Sharp Therapeutics to Showcase Promising Genetic Disease Therapies at WODC 2025
Sharp Therapeutics Corp., a preclinical-stage company, is set to present its latest findings at the World Orphan Drug Congress 2025. The presentation will focus on the status of the company's clinical targets and pipeline, including Gaucher disease, Niemann-Pick disease type C, and familial frontotemporal dementia.
Sharp's most promising program is '901, a small-molecule candidate designed to treat a lysosomal storage disorder caused by a deficiency in the GBA product enzyme. This disorder is linked to Gaucher disease and GBA Parkinson's disease, both of which are caused by mutations in GBA. '901 has the potential to treat both peripheral and central nervous system manifestations of Gaucher disease.
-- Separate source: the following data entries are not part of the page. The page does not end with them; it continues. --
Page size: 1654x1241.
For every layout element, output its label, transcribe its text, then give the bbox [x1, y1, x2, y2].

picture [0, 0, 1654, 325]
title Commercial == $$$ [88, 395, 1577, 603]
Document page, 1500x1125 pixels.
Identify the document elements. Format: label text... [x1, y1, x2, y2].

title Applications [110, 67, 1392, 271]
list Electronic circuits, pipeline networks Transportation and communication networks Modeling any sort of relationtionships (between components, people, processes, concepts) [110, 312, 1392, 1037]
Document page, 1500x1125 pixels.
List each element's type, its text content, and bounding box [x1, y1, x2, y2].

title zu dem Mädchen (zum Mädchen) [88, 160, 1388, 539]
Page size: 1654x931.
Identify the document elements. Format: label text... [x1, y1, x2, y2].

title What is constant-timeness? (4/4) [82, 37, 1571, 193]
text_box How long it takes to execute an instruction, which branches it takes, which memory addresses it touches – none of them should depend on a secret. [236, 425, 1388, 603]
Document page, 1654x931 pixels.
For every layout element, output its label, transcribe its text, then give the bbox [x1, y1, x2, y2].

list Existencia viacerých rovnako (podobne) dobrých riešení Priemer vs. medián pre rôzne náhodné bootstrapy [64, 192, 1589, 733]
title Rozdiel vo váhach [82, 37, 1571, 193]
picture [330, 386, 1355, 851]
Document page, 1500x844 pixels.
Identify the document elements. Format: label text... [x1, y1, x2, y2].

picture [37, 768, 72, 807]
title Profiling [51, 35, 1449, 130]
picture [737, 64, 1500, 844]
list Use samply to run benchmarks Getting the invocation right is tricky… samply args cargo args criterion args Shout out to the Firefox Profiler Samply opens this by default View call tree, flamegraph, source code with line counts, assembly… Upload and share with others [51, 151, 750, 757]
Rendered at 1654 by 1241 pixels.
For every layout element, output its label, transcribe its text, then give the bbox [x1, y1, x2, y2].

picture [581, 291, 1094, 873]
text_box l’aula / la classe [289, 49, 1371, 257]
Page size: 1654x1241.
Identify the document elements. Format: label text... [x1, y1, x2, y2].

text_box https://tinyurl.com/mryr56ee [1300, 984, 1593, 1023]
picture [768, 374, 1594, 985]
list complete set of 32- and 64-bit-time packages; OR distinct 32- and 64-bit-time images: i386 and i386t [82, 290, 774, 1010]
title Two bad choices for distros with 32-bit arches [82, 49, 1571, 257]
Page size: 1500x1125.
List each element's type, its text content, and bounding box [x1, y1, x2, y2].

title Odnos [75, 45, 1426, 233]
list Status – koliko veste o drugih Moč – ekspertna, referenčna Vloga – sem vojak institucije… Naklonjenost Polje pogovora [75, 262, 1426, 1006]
Sharp's discovery platform produces small molecule compounds that restore activity in mutated proteins. This innovative approach aims to treat genetic disorders using conventional pill-based medicines. The company's goal is to deliver transformative therapies for patients with genetic diseases.
Sharp Therapeutics Corp. will present preclinical data from its lead Phase 1 ready '901 program at the World Orphan Drug Congress 2025. The company's focus on genetic diseases and innovative small-molecule therapeutics offers hope for patients awaiting effective treatments.